SOURCE EXTRACT:

....

The work was given on 13 March in the theatre attached to the Auersperg Palace, almost certainly in concert form — acted and costumed stage performances were forbidden during Lent, and in any case the cast was amateur. [Sadie 1993, 45]

But the notion that staged performances were forbidden in Vienna during Lent in 1786 is mistaken. It was in 1786, in fact, that Joseph II began to relax such restrictions, and during Lent of that year the company of the court theater gave performances of German plays in the Kärntnertortheater on Sun, Mon, Tue, and Thu, with other days remaining open for concerts. (Regarding Mozart’s concert in the Kärntnertortheater that season, see our entry for 7 Apr 1786. The Burgtheater remained closed during most of Lent 1786, reopening for the concerts of the Tonkünstler-Societät on 8 and 9 Apr.)

That such a change in policy was in the works seems to have been known already by the beginning of that year. On 6 Jan 1786 the Bayreuther Zeitung published the following item from a correspondent in Vienna under the dateline 31 Dec:

⁣                 Wien. vom 31 Dec.
[...]
     Beym National=Theater wird künftig die
ganze Fastenzeit durch gespielt werden biß zur
Charwoche, wo die Theater geschlossen werden
sollen.

....

SUPPLIED MATERIAL:
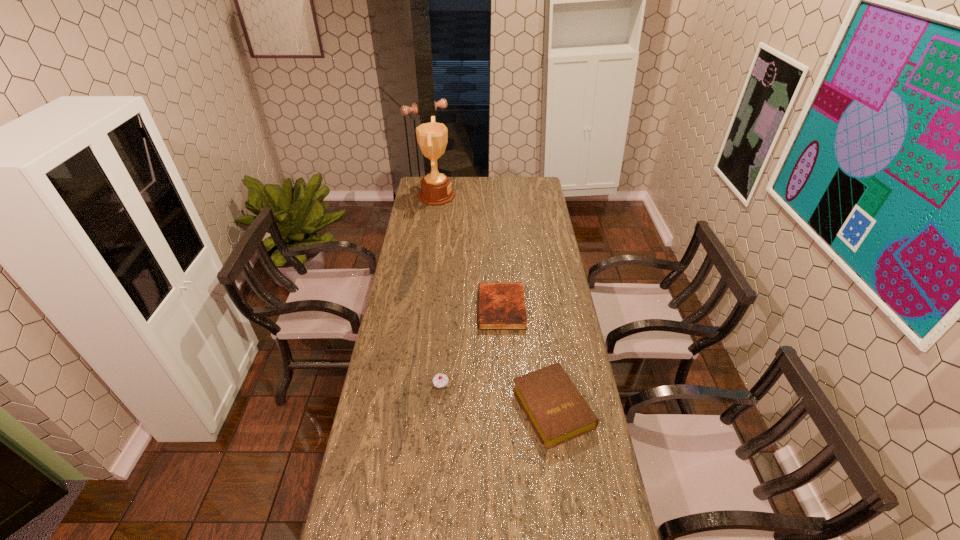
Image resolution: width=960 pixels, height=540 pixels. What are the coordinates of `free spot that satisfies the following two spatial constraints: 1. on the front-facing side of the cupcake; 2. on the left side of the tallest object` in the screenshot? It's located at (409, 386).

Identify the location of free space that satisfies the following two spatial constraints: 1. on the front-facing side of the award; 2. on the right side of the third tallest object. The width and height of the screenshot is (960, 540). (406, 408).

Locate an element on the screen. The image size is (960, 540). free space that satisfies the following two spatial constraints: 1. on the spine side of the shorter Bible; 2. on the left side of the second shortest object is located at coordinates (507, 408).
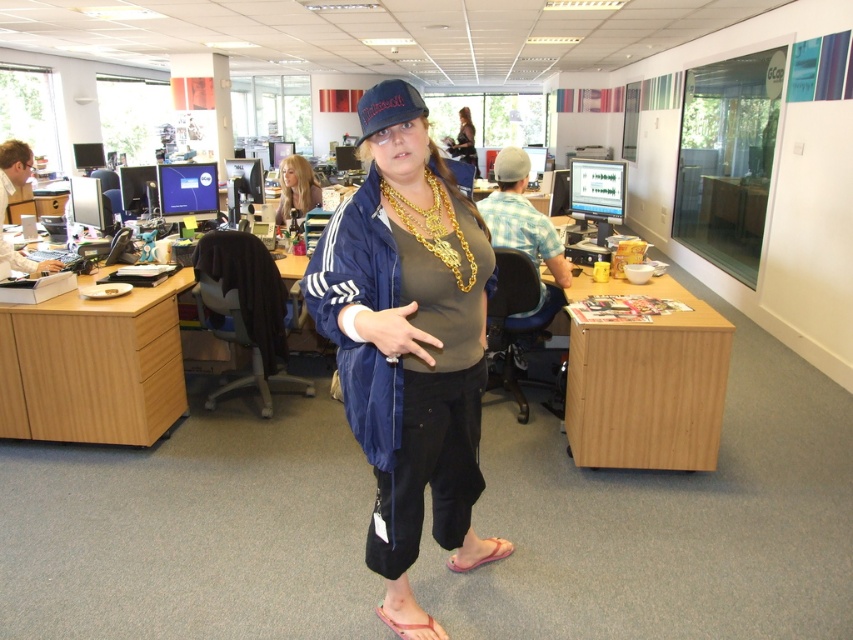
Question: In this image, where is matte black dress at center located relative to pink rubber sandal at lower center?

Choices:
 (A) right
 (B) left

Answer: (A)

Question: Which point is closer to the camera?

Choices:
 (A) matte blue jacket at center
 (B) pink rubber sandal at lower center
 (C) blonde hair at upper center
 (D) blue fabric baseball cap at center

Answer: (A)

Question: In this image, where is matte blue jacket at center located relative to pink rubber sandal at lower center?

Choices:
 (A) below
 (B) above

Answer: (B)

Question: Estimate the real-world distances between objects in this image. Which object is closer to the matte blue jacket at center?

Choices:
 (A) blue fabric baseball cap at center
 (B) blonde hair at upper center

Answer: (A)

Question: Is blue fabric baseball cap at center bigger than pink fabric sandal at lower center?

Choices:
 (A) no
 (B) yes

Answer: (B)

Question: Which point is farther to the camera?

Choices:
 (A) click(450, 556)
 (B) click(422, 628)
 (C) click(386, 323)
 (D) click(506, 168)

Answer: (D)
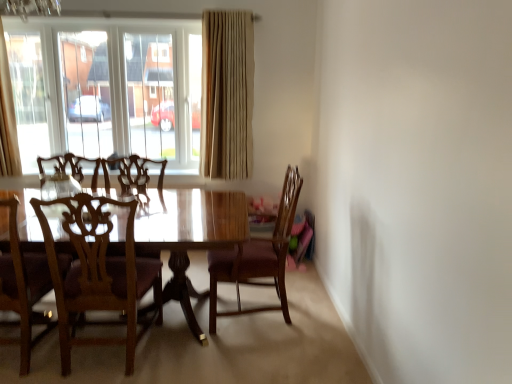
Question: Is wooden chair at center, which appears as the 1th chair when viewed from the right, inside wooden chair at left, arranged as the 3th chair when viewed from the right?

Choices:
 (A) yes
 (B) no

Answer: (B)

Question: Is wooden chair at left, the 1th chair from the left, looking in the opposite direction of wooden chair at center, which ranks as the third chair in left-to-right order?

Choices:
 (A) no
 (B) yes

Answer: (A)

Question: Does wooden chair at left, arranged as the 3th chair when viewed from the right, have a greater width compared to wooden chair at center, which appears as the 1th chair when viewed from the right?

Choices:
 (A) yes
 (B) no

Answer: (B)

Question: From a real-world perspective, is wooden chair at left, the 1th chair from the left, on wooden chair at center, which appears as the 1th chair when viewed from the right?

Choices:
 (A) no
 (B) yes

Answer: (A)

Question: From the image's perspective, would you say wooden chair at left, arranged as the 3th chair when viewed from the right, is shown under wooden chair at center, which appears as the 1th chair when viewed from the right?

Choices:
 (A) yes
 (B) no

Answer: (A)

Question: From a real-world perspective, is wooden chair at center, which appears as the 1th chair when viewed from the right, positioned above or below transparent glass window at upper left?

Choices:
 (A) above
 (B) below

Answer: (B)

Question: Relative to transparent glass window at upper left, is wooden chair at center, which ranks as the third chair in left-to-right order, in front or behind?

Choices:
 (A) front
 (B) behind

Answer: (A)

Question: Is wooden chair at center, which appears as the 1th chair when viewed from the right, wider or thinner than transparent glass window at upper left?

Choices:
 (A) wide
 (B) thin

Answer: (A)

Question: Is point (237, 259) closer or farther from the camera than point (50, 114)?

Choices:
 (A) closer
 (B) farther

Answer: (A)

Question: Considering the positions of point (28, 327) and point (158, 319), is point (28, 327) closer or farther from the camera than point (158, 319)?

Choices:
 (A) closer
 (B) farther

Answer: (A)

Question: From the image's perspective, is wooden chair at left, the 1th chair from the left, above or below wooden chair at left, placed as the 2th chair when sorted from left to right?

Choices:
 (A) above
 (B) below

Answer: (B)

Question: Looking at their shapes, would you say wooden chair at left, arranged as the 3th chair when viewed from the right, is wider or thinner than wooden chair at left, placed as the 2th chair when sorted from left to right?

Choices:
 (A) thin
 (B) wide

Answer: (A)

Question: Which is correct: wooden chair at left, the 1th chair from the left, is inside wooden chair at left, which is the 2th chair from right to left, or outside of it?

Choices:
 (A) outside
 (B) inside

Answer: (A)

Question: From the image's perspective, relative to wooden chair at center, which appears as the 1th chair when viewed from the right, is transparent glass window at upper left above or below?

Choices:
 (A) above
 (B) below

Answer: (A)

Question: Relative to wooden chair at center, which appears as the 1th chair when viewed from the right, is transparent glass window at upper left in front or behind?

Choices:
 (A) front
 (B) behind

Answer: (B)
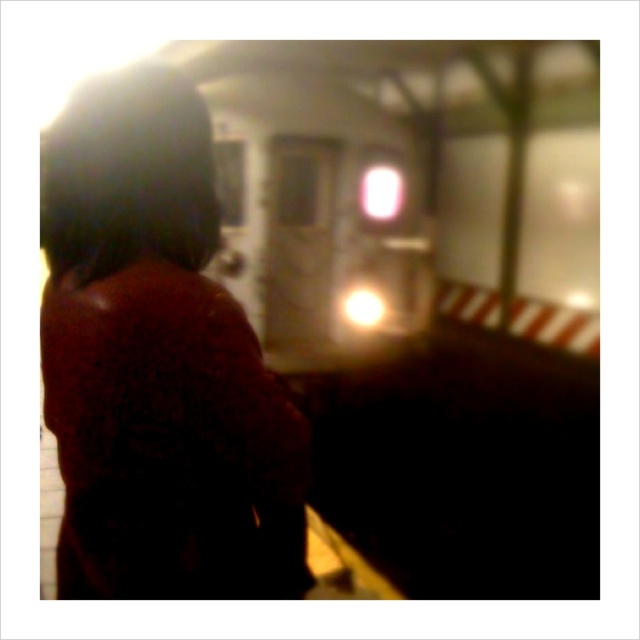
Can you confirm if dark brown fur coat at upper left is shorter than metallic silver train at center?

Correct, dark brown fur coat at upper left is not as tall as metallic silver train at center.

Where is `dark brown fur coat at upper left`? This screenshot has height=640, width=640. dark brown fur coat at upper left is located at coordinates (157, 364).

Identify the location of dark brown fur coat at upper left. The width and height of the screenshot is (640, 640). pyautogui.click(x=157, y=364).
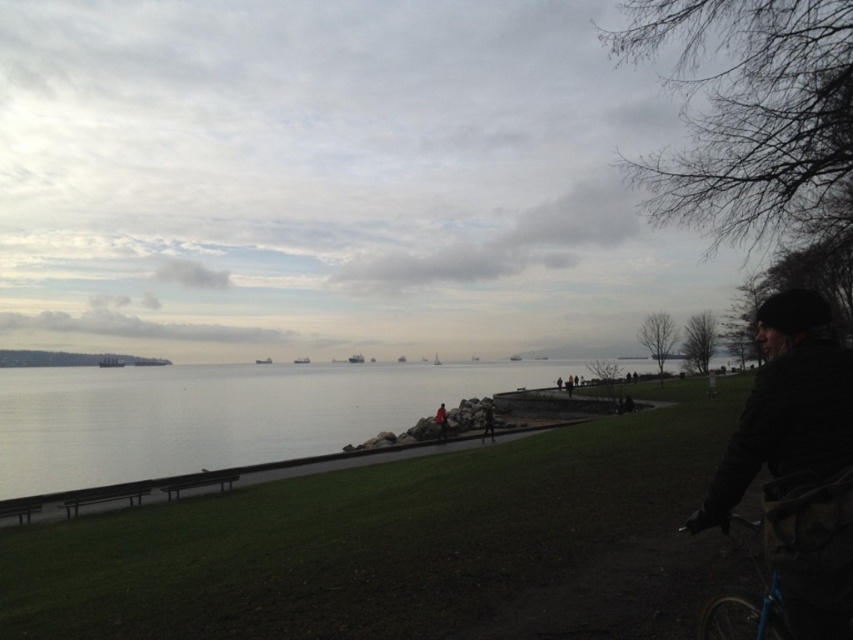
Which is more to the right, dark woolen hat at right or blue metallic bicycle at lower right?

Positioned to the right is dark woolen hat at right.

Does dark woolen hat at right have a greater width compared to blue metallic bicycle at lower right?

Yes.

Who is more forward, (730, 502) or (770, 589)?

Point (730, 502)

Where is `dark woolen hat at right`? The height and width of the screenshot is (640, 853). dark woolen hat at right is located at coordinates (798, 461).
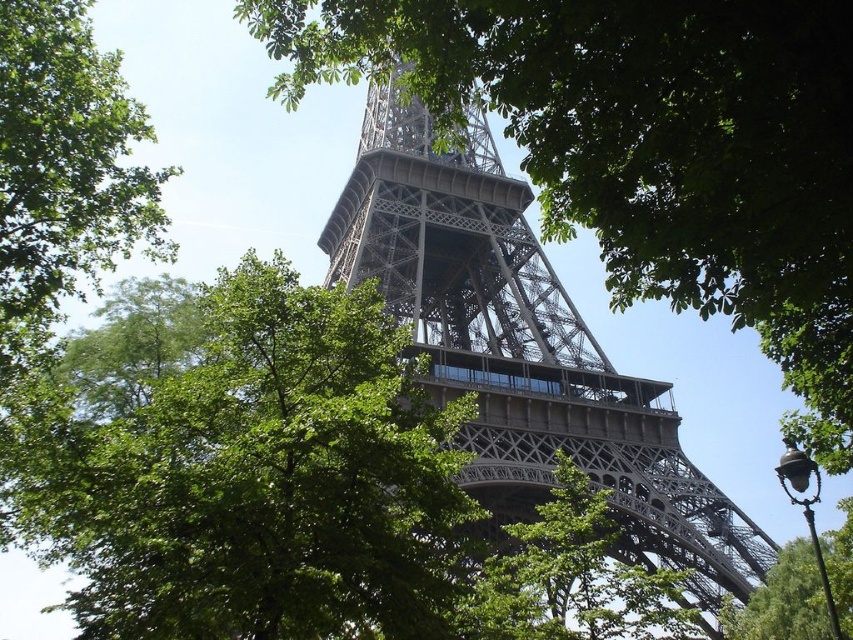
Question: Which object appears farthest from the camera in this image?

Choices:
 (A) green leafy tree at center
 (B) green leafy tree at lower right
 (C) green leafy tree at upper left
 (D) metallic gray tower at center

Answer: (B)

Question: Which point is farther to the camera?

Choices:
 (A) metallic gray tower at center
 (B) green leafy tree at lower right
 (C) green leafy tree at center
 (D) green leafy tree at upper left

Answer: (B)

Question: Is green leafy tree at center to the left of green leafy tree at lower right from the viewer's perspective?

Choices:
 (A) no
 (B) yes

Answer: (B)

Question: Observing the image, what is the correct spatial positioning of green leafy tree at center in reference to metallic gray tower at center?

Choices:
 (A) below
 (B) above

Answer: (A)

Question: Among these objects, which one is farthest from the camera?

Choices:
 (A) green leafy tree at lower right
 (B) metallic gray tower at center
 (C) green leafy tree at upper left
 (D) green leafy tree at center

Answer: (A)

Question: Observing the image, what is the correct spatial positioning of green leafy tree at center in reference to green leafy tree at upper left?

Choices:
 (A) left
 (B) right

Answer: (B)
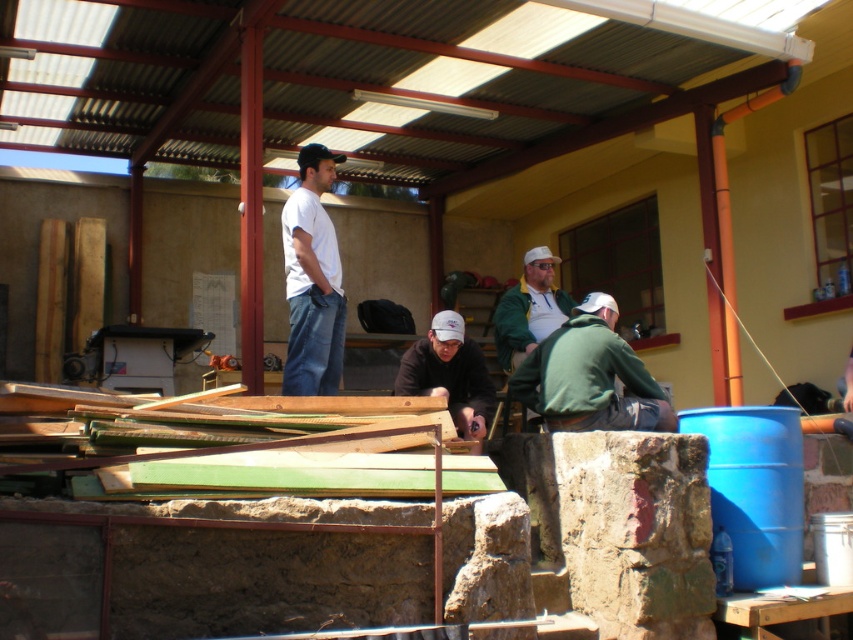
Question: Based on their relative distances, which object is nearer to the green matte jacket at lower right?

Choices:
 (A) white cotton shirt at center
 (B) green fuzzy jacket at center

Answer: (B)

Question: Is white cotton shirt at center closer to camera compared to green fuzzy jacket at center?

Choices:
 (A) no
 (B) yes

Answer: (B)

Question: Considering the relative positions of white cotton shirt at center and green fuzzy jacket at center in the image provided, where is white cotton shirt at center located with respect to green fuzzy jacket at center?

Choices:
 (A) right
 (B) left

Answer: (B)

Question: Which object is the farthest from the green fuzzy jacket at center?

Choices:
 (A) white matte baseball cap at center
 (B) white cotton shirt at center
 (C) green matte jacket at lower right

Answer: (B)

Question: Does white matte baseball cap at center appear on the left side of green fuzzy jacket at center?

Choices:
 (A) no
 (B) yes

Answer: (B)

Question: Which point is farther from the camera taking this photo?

....

APPLY WHAT YOU READ:
1. In the passage on Lenten theater in Vienna in 1786, which days of the week did the court theater company give German plays in the Kärntnertortheater? List them all.
2. Transcribe the passage on Lenten theater in Vienna from "The work was" to "on 8 and 9 Apr.)".

TASK SOLUTIONS:
1. Sunday, Monday, Tuesday, and Thursday

2.
The work was given on 13 March in the theatre attached to the Auersperg Palace, almost certainly in concert form — acted and costumed stage performances were forbidden during Lent, and in any case the cast was amateur. [Sadie 1993, 45]

But the notion that staged performances were forbidden in Vienna during Lent in 1786 is mistaken. It was in 1786, in fact, that Joseph II began to relax such restrictions, and during Lent of that year the company of the court theater gave performances of German plays in the Kärntnertortheater on Sun, Mon, Tue, and Thu, with other days remaining open for concerts. (Regarding Mozart’s concert in the Kärntnertortheater that season, see our entry for 7 Apr 1786. The Burgtheater remained closed during most of Lent 1786, reopening for the concerts of the Tonkünstler-Societät on 8 and 9 Apr.)